# Ipad et synchronisation



## antouffe (16 Août 2012)

Bonjour,

Je souhaite acheter à ma mère un Ipad. Cependant, je souhaite le configurer pour ma mère avant de le lui donner. Pourra t'elle le synchroniser sur son propre ordinateur? Je ne pense pas qu'elle est Itunes.

Merci d'avance,


----------



## pb88081 (16 Août 2012)

antouffe a dit:


> Bonjour,
> 
> Je souhaite acheter à ma mère un Ipad. Cependant, je souhaite le configurer pour ma mère avant de le lui donner. Pourra t'elle le synchroniser sur son propre ordinateur? Je ne pense pas qu'elle est Itunes.
> 
> Merci d'avance,



Bonsoir,
Pour synchroniser ses musiques elle devra installer iTunes sur son ordinateur si elle souhaite récupérer ses chansons qui sont sur CD.
Bonne soirée


----------



## antouffe (16 Août 2012)

Merci de ta réponse,

En fait, ma question est mal formulée. Quand elle branchera l'Ipad sur son ordinateur, cela effacera t-il les données présentes sur son Ipad ou non?


----------



## antouffe (16 Août 2012)

J'entends par configurer:

-installer les applications
-paramétrer son compte mail et son compte itunes
-faire quelques réglages comme mettre un mot de passe
-rajouter les photos de la famille


----------



## antouffe (17 Août 2012)

Bonjour,

Merci pour toutes ces informations. Je n'ai pas l'habitude de ces produits. Pour les photos, je laisserai ma mère le faire. Je pense que ce sera simple. 

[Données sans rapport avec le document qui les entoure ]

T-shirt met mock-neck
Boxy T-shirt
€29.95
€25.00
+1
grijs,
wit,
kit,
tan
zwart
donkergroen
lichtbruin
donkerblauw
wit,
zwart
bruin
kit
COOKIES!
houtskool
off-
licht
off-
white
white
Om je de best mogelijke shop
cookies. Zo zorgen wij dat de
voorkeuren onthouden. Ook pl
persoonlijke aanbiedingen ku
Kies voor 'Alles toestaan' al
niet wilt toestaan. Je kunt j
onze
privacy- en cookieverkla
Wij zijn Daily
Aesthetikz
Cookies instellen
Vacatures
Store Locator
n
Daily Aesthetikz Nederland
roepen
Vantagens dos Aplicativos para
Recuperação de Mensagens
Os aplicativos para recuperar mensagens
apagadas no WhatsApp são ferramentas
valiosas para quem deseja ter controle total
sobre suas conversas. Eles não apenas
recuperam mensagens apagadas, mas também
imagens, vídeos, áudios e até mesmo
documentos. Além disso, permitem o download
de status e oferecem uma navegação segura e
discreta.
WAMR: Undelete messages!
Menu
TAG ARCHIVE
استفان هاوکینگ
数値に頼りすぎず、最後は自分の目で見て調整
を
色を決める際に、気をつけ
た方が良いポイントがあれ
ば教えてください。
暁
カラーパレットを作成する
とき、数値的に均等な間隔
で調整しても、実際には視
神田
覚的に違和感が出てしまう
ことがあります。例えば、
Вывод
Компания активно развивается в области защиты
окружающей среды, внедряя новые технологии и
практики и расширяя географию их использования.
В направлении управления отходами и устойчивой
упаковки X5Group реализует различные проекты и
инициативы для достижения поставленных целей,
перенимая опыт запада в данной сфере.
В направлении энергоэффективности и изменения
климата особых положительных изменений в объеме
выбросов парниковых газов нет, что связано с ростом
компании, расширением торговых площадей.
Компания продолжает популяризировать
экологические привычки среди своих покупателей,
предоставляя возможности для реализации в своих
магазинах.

Merci beaucoup et bonne journée,


----------



## Deleted member 284611 (18 Août 2012)

je précise un peu: il s'agit bien d'une synchronisation... le contenu de ton ipad sera le contenu de ton ordinateur... Si tu changes d'ordinateur pour la synchro, tu changes le contenu de l'ipad... impossible de se synchroniser sur 2 ordinateurs différents... De plus, les applications sont liées à ton compte iTunes...


----------



## JCmac86 (1 Septembre 2012)

L'iPad est une machine formidable: on peut tout faire, on reste des heures à baver dessus et à le caresser dans tous les sens.... jusqu'au moment où on prend conscience du sens du mot "sandbagged" en anglais! Alors là ça se gâte! En gros tout va bien tant qu'on est chez soi ou dans une zone wifi accessible, en gros tant qu'on fait de la mobilité autour de son canapé. Quand on a la 3G, c'est un peu plus souple, mais pas terrible quand même. Quand on pense à l'utilité que pourrait avoir Plans par ex , loin de toute connexion civilisée, on en est vert de rage.
Mais là où c'est vraiment nul de chez nul, c'est que l'on ne peut PAS faire communiquer son iPad avec une machine de la même marque, Apple!! Rien à faire, sauf bien sûr en passant par Wifi , le mail, le cloud, Dropbox etc. Connexion bluetooth?? Vous n'y pensez pas! Filaire? Non,mais, vous plaisantez?
Autrement dit l'ipad n'est pas vraiment une machine mobile, juste  un super gadget rutilant, la première vraie déception d'Apple depuis que je fonctionne avec cette marque , c'est à dire plus de 25 ans.
Heureusement, la mini tablette Samsung (Galaxy Note) elle, sait causer à mon Mac et réciproquement! C'est pas beau, ça?:rose::hein:


----------



## pabar (5 Septembre 2012)

Tu peux le connecter à n'importe quelle machine PC ou MAC. A partir de là tu peux utiliser Itunes (via les applications installées) et/ou en Wifi via des appli du type USB pro.


----------